**Texte fourni**:
····················

Cette internationalisation ne s’exerce-t-elle pas, comme le redoutaient initialement certains coopérateurs, aux dépens des producteurs de la filière betteravière française ? L’année 2018, marquée par une forte chute des cours mondiaux et, en Europe, par l’abandon des quotas, démontre le contraire. Le choix de l’internationalisation a renforcé la résilience du Groupe et de l’ensemble de ses membres, et lui a permis d’absorber l’onde de choc d’une crise historique. Tereos n’a procédé à aucune fermeture de site industriel en France pendant cette crise, contrairement à ses concurrents hexagonaux (3). Enfin, preuve que Tereos croit dans l’avenir des producteurs français, le Groupe poursuit ses investissements dans l’outil industriel en France. Depuis 10 ans, ce sont ainsi plus de 1,3 milliard d’euros qui ont été investis dans les usines françaises. L’objectif : les rendre encore plus performantes, afin de pérenniser leur fonctionnement, au service des débouchés agricoles. En 2018, Tereos a ainsi inauguré, près de Cambrai, un nouveau centre logistique dédié au grand export de sucre. Relié aux ports de Dunkerque et d’Anvers par voie fluviale, il permettra de mettre le monde à portée des producteurs français (4). Autre axe essentiel pour l’avenir : la transition énergétique, avec plusieurs investissements lourds pour réduire la consommation et les émissions des usines.

····················

**Exercices**:
a – Relevez tous les lieux géographiques nommés dans l'extrait sur Tereos.
b – Reprenez l'extrait sur Tereos après sa dernière phrase et poursuivez-le sur quelques phrases.
Le listing n'a aucun rôle dans ces exercices.

**Relevés extraits**:
····················

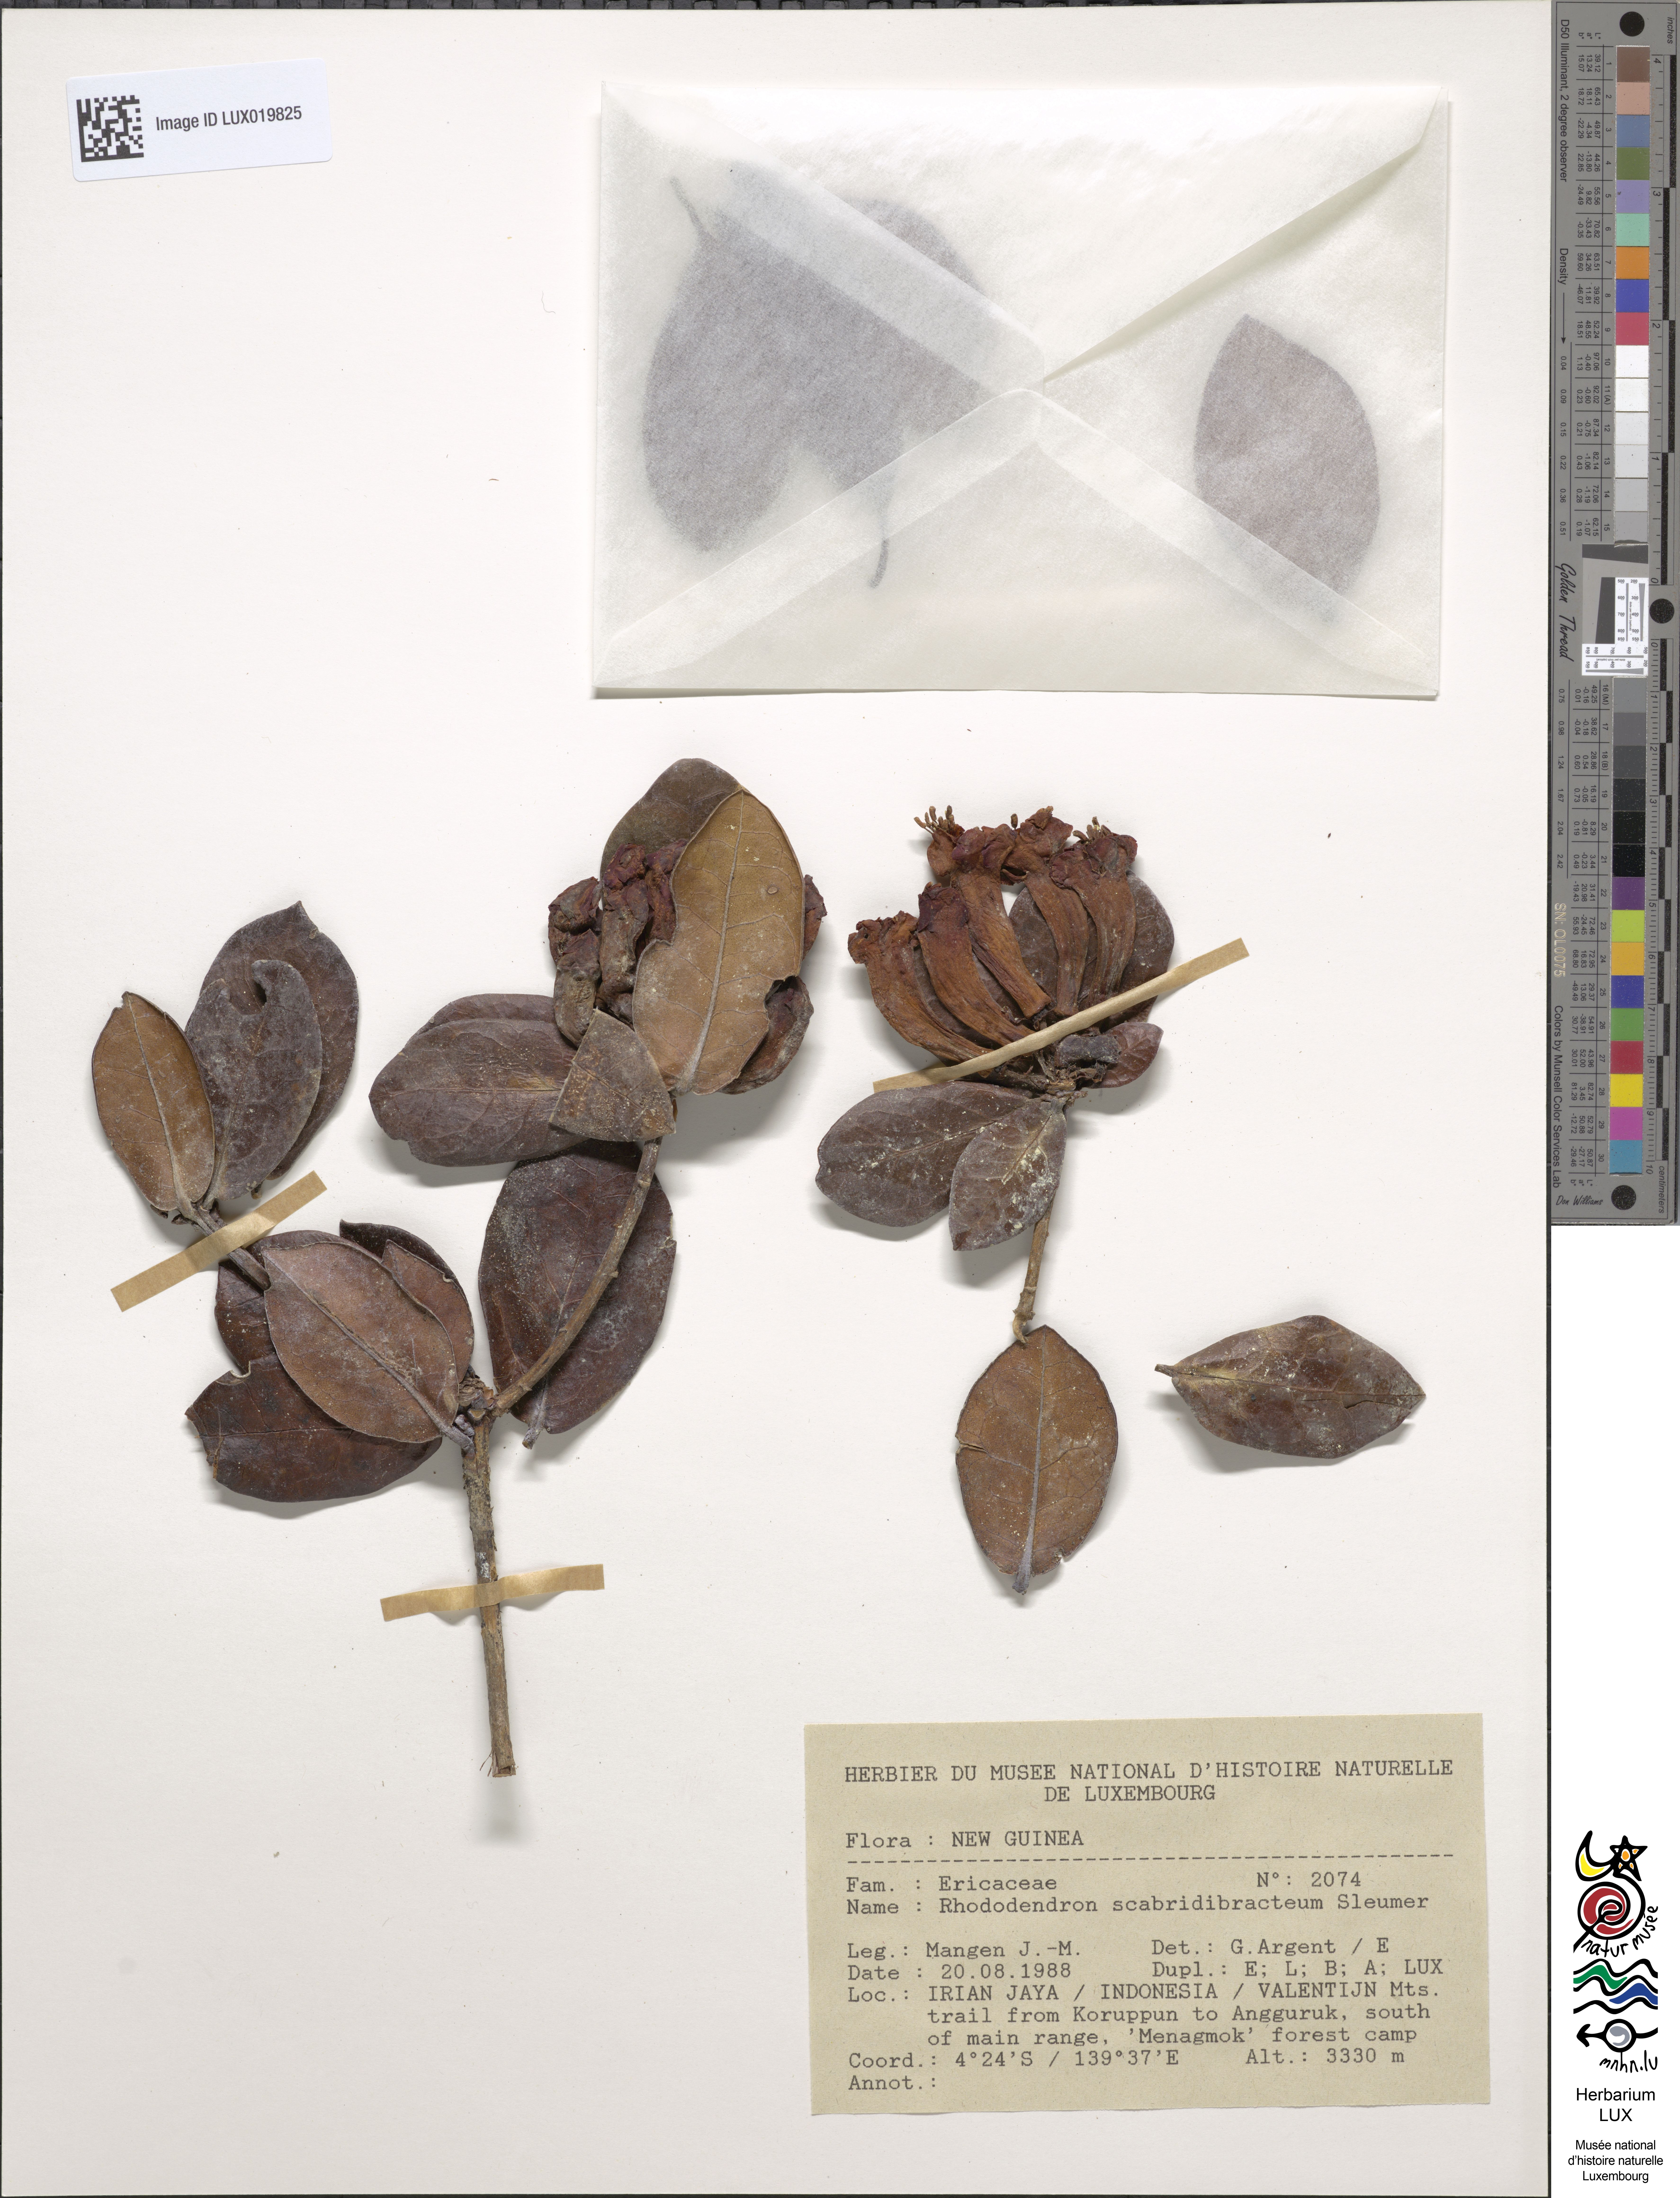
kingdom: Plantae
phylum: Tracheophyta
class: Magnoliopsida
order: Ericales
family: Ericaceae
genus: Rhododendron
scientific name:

····················

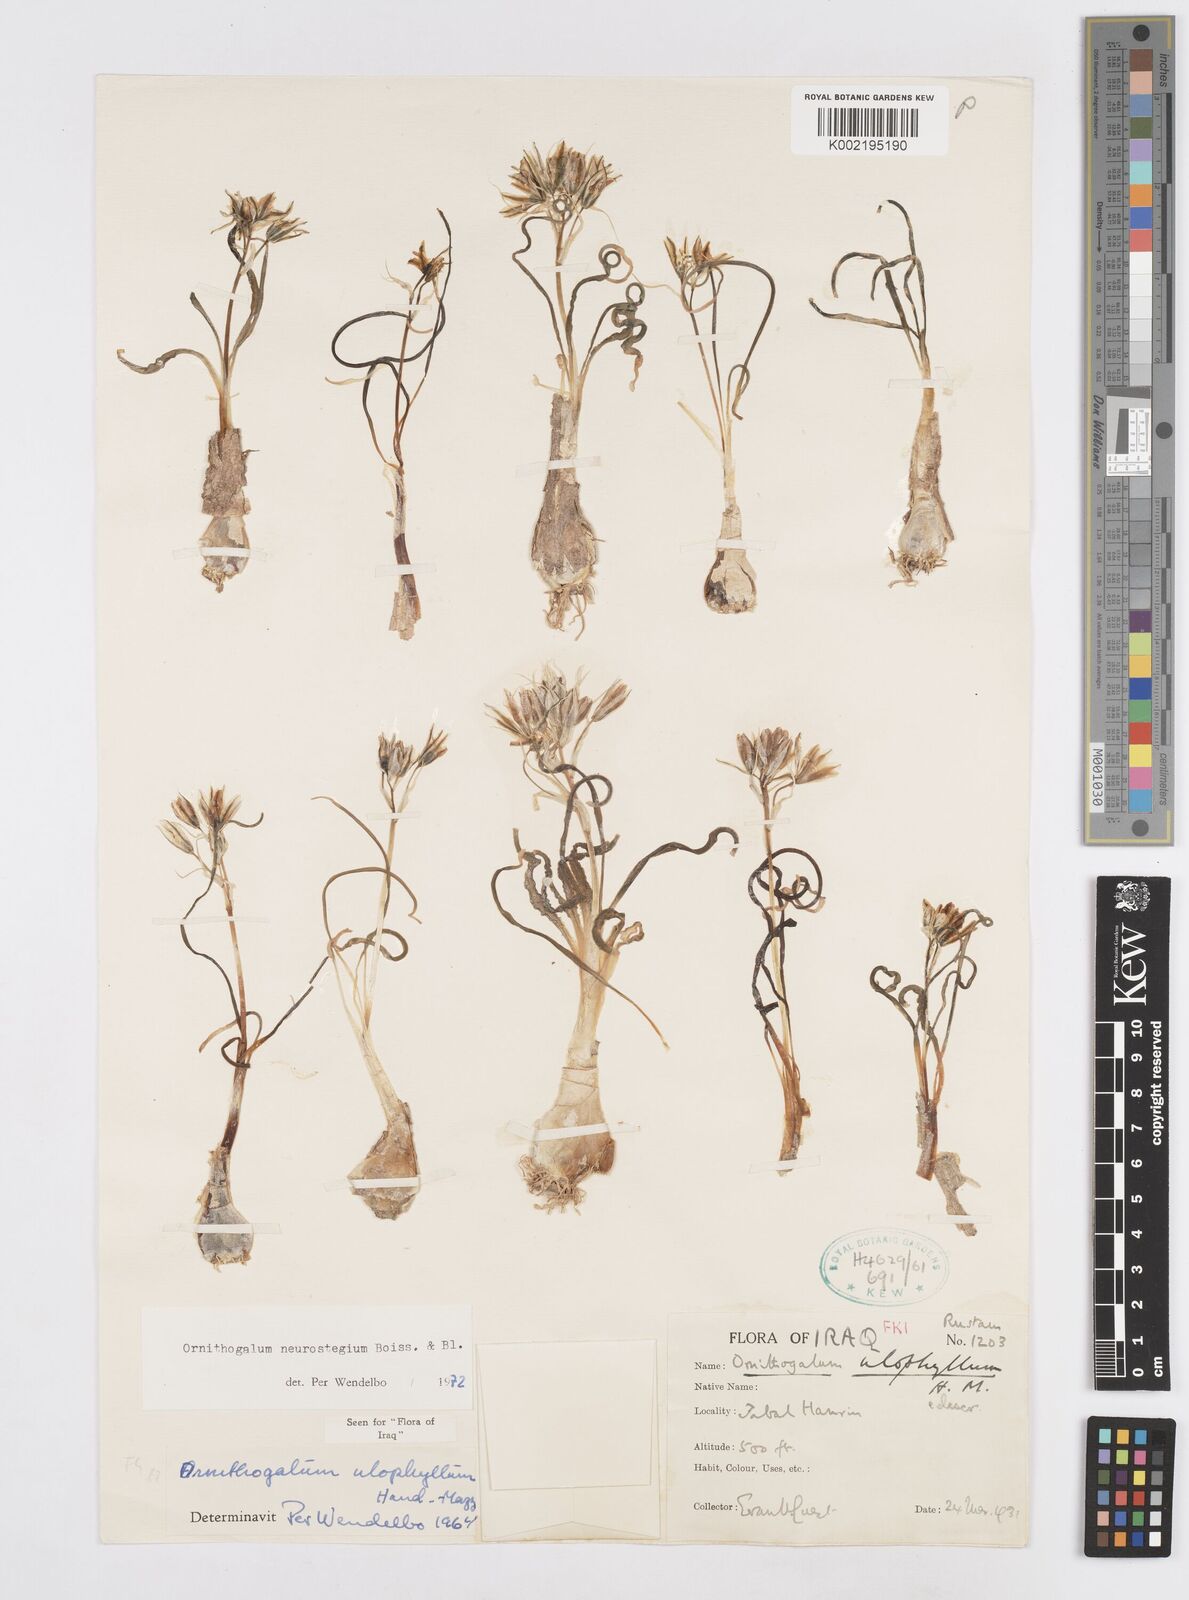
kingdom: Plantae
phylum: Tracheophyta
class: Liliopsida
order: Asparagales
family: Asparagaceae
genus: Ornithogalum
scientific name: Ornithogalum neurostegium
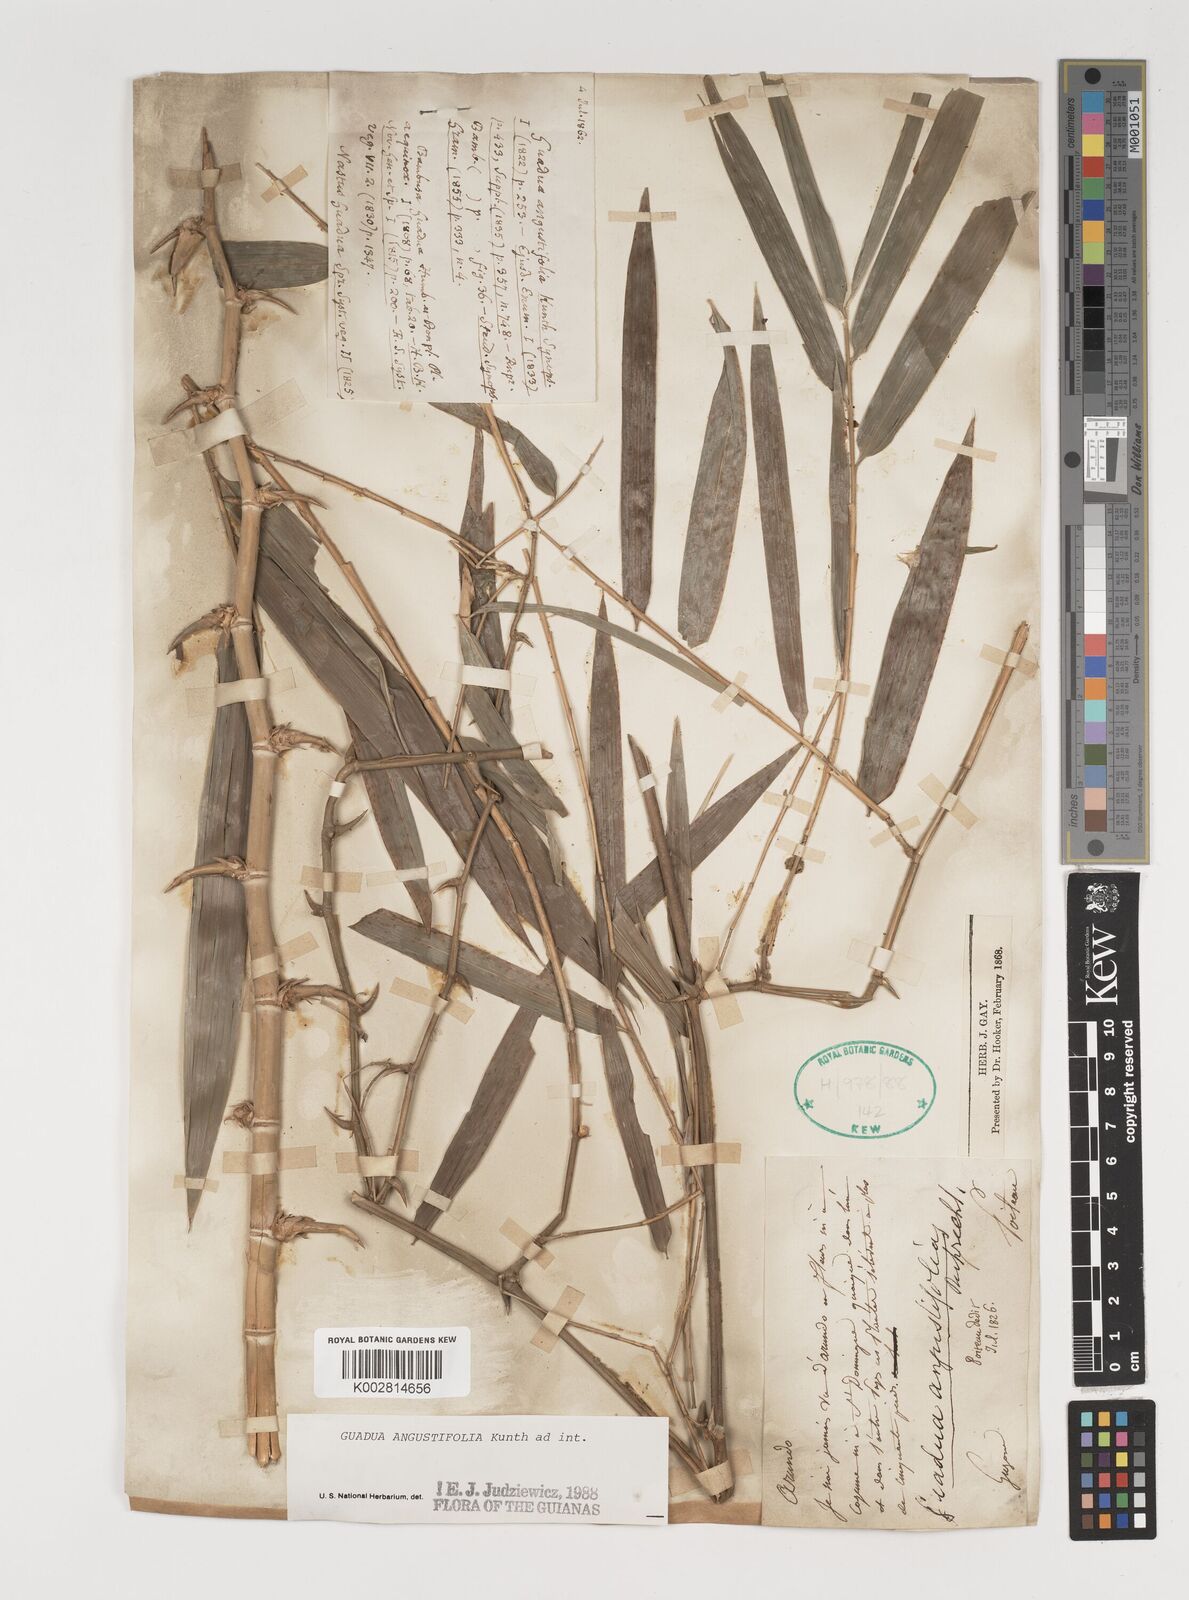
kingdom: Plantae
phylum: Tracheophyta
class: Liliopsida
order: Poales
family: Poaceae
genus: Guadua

····················

**Résultats finaux**:
a – France, Europe, Cambrai, Dunkerque, Anvers

b –
 

Diversification de l’activité

Dans un marché inévitablement sujet à de fortes variations du cours des matières premières et du prix des produits finis, Tereos a également veillé à diversifier les services et produits qu’il propose à ses clients, afin de réduire son exposition à la volatilité du marché du sucre. Près de 60% du chiffre d‘affaires du Groupe sont ainsi générés en-dehors du sucre à proprement parler, notamment par les alcools et l’éthanol, les amidons et les différents produits qui en sont dérivés, la nutrition animale ou les protéines végétales.
Or, parmi ces productions complémentaires à l’activité sucrière, certaines sont appelées à connaître un fort développement. Ainsi, la demande d’amidons bénéficie du remplacement progressif des emballages en plastique par les emballages en papier et carton et de la croissance exponentielle de la vente en ligne. Dans l’Union Européenne, 60 % de la consommation d’amidons est désormais liée au e-commerce et 85 % du carton ondulé sert aux emballages d’expédition ! Autre marché en très forte croissance : les protéines végétales utilisées de plus en plus dans l’alimentation humaine, et déjà massivement dans la nutrition animale (notamment dans l’aquaculture depuis l’interdiction de l’utilisation des farines animales). Les experts estiment que, d’ici à 2030, 60 % des poissons consommés pour l’alimentation humaine seront fournis par l’aquaculture.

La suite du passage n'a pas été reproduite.